*Problem statement*. Would you please transcribe the records below exactly, leaving out the pictures?

(Collected data)

• • • • • • •

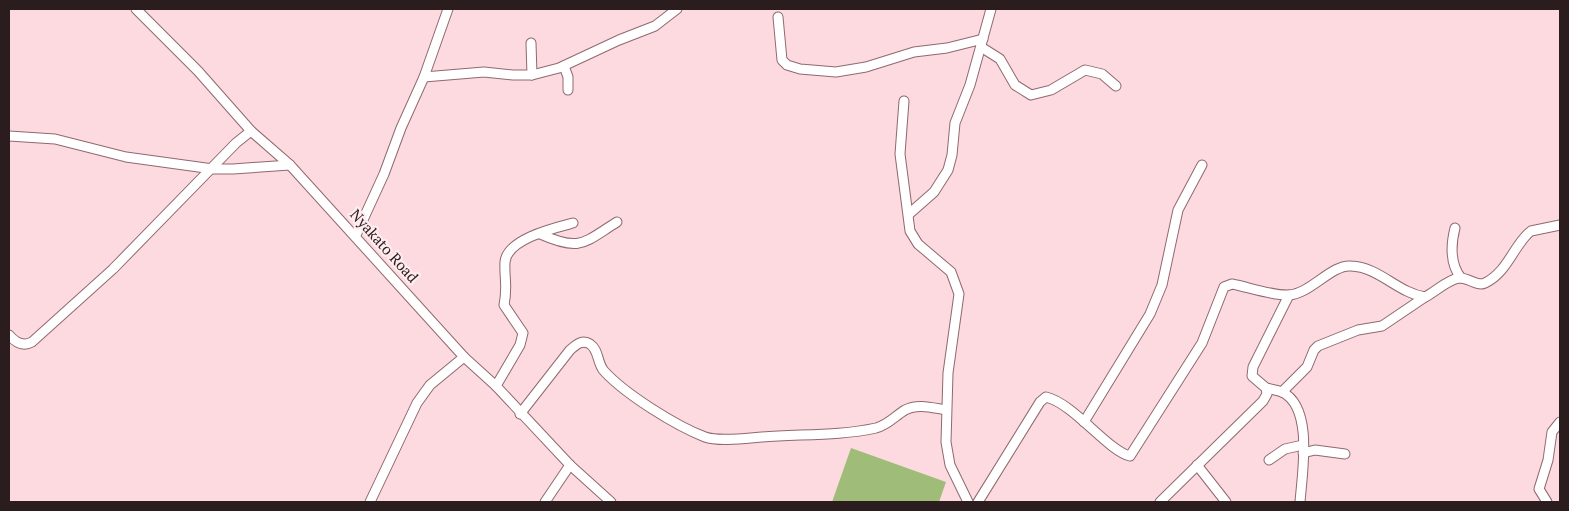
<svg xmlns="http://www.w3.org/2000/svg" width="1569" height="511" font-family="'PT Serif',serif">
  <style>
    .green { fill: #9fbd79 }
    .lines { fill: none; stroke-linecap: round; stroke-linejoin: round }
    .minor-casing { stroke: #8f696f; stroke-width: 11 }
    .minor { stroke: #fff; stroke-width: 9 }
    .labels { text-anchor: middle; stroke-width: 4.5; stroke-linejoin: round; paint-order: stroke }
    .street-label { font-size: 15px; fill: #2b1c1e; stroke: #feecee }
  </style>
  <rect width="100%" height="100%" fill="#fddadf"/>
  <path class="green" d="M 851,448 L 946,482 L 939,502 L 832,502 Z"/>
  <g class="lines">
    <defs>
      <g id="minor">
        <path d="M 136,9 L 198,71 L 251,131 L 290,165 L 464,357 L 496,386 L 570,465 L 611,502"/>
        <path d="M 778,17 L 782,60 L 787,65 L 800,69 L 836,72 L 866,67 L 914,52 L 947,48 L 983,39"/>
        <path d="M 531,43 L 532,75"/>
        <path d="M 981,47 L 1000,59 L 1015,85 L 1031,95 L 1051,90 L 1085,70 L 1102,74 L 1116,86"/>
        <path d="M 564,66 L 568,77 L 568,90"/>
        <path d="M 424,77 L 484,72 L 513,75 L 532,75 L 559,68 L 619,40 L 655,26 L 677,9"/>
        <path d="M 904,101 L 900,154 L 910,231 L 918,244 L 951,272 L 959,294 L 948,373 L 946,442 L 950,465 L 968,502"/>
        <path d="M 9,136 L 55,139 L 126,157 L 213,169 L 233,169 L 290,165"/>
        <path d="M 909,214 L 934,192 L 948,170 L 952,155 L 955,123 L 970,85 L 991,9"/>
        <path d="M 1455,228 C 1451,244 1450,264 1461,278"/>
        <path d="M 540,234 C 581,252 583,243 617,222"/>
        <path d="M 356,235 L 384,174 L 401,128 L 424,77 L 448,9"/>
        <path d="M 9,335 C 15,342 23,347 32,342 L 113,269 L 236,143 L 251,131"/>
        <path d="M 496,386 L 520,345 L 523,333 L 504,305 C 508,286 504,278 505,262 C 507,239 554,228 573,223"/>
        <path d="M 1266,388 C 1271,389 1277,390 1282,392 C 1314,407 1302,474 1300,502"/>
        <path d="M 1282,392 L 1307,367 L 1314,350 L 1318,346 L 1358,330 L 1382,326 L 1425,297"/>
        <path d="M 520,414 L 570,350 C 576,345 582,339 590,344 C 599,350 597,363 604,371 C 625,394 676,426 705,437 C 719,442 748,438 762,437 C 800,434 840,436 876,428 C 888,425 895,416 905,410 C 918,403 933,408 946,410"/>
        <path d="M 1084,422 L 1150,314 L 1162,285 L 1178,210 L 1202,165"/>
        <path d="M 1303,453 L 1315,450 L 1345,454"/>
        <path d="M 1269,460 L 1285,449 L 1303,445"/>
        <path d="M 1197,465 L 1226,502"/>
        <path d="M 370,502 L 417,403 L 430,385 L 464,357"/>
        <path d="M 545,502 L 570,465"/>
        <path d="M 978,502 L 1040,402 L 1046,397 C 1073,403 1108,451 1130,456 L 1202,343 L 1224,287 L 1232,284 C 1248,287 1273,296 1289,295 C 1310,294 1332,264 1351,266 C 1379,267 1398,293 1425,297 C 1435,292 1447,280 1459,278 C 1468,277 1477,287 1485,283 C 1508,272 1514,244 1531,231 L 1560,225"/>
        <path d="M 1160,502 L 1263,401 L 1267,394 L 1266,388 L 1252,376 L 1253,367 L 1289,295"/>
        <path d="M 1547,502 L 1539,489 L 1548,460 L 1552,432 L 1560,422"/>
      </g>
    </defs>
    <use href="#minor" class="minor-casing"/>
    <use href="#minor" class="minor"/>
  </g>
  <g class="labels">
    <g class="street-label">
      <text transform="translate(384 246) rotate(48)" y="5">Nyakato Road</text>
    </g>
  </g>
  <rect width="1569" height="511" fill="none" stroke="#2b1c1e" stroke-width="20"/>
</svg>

• • • • • • •

*Response to this exercise*.
<svg xmlns="http://www.w3.org/2000/svg" width="1569" height="511" font-family="'PT Serif',serif">
  <style>
    .green { fill: #9fbd79 }
    .lines { fill: none; stroke-linecap: round; stroke-linejoin: round }
    .minor-casing { stroke: #8f696f; stroke-width: 11 }
    .minor { stroke: #fff; stroke-width: 9 }
    .labels { text-anchor: middle; stroke-width: 4.5; stroke-linejoin: round; paint-order: stroke }
    .street-label { font-size: 15px; fill: #2b1c1e; stroke: #feecee }
  </style>
  <rect width="100%" height="100%" fill="#fddadf"/>
  <path class="green" d="M 851,448 L 946,482 L 939,502 L 832,502 Z"/>
  <g class="lines">
    <defs>
      <g id="minor">
        <path d="M 136,9 L 198,71 L 251,131 L 290,165 L 464,357 L 496,386 L 570,465 L 611,502"/>
        <path d="M 778,17 L 782,60 L 787,65 L 800,69 L 836,72 L 866,67 L 914,52 L 947,48 L 983,39"/>
        <path d="M 531,43 L 532,75"/>
        <path d="M 981,47 L 1000,59 L 1015,85 L 1031,95 L 1051,90 L 1085,70 L 1102,74 L 1116,86"/>
        <path d="M 564,66 L 568,77 L 568,90"/>
        <path d="M 424,77 L 484,72 L 513,75 L 532,75 L 559,68 L 619,40 L 655,26 L 677,9"/>
        <path d="M 904,101 L 900,154 L 910,231 L 918,244 L 951,272 L 959,294 L 948,373 L 946,442 L 950,465 L 968,502"/>
        <path d="M 9,136 L 55,139 L 126,157 L 213,169 L 233,169 L 290,165"/>
        <path d="M 909,214 L 934,192 L 948,170 L 952,155 L 955,123 L 970,85 L 991,9"/>
        <path d="M 1455,228 C 1451,244 1450,264 1461,278"/>
        <path d="M 540,234 C 581,252 583,243 617,222"/>
        <path d="M 356,235 L 384,174 L 401,128 L 424,77 L 448,9"/>
        <path d="M 9,335 C 15,342 23,347 32,342 L 113,269 L 236,143 L 251,131"/>
        <path d="M 496,386 L 520,345 L 523,333 L 504,305 C 508,286 504,278 505,262 C 507,239 554,228 573,223"/>
        <path d="M 1266,388 C 1271,389 1277,390 1282,392 C 1314,407 1302,474 1300,502"/>
        <path d="M 1282,392 L 1307,367 L 1314,350 L 1318,346 L 1358,330 L 1382,326 L 1425,297"/>
        <path d="M 520,414 L 570,350 C 576,345 582,339 590,344 C 599,350 597,363 604,371 C 625,394 676,426 705,437 C 719,442 748,438 762,437 C 800,434 840,436 876,428 C 888,425 895,416 905,410 C 918,403 933,408 946,410"/>
        <path d="M 1084,422 L 1150,314 L 1162,285 L 1178,210 L 1202,165"/>
        <path d="M 1303,453 L 1315,450 L 1345,454"/>
        <path d="M 1269,460 L 1285,449 L 1303,445"/>
        <path d="M 1197,465 L 1226,502"/>
        <path d="M 370,502 L 417,403 L 430,385 L 464,357"/>
        <path d="M 545,502 L 570,465"/>
        <path d="M 978,502 L 1040,402 L 1046,397 C 1073,403 1108,451 1130,456 L 1202,343 L 1224,287 L 1232,284 C 1248,287 1273,296 1289,295 C 1310,294 1332,264 1351,266 C 1379,267 1398,293 1425,297 C 1435,292 1447,280 1459,278 C 1468,277 1477,287 1485,283 C 1508,272 1514,244 1531,231 L 1560,225"/>
        <path d="M 1160,502 L 1263,401 L 1267,394 L 1266,388 L 1252,376 L 1253,367 L 1289,295"/>
        <path d="M 1547,502 L 1539,489 L 1548,460 L 1552,432 L 1560,422"/>
      </g>
    </defs>
    <use href="#minor" class="minor-casing"/>
    <use href="#minor" class="minor"/>
  </g>
  <g class="labels">
    <g class="street-label">
      <text transform="translate(384 246) rotate(48)" y="5">Nyakato Road</text>
    </g>
  </g>
  <rect width="1569" height="511" fill="none" stroke="#2b1c1e" stroke-width="20"/>
</svg>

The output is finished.